Hillary Clinton leaves the White House
after lunching with President Obama on July 29.

President Obama’s recent cozy lunch with Hillary Clinton was widely interpreted as giving his early blessing to her to succeed him in 2016.

Just don’t tell supporters of Vice President Joe Biden, who strongly believe he should have the backing of Obama given his unswerving loyalty and his ability to deliver.

Biden was announced as the speaker at Senator Tom Harkin’s annual steak fry in Des Moines in September, a move always seen as a barometer for who Harkin is backing in the vital Iowa caucuses.

The Irish American VP looks more and more like a candidate in 2016, and getting Harkin’s support at this early stage is a real coup for him.

Iowa is the early epicenter.  As columnist Maureen Dowd noted in The New York Times, the Madam President hysteria sweeping Democrats at the moment has spread to Iowa, where former Clinton opponent Senator Claire McCaskill recently called for a massive Hillary 2016 effort.

Obama seems to have jumped on board but, as Dowd noted, in doing so he was “bypassing Joe Biden,” who must be feeling the lack of love given his service.

As Dowd wrote, the Hillary people were delighted with the lunch. “The Clintons can present those images as Obama passing the torch and bypassing Joe Biden, just as Bill once took a simple handshake from JFK during a Boys Nation visit to the White House and turned it into an Arthurian moment,” she wrote.

But what Obama wants and what we might get are two very different things nowadays.

Most pundits describe a disappointing Obama presidency that was built on great hope and expectation -- and a Nobel Prize before he hardly had his seat warmed -- which instead has degenerated into endless fights with Republicans and a stalled second term agenda.

There is little doubt that Hillary would have been effective given her experience and rooted knowledge of Washington.  But does that mean she would be the best choice for 2016?

There are good reasons why she did not win in 2008, Clinton fatigue among them.

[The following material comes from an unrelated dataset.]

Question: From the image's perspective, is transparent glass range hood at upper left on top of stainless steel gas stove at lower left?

Who is to say that will not resurface with a vengeance? Perhaps a bright new face, Governor Martin O’Malley from Maryland for example, will surface at the key moment.

Anointing Hillary as the next Democratic nominee is a dangerous business, which I think she would be the first person to acknowledge given her own political failures in the past.

Her major problem may be that many of those same key advisors who backed her into a dead end in 2008 are still clinging to the Clinton ship with the stickability of barnacles.

Obama jumping on board seems a tad premature to say the least. We’re not even in the first inning in campaign 2016. If the republicans see sense and pick Governor Chris Christie as their candidate they could well win the whole argument.

There is a lot of baseball to be played.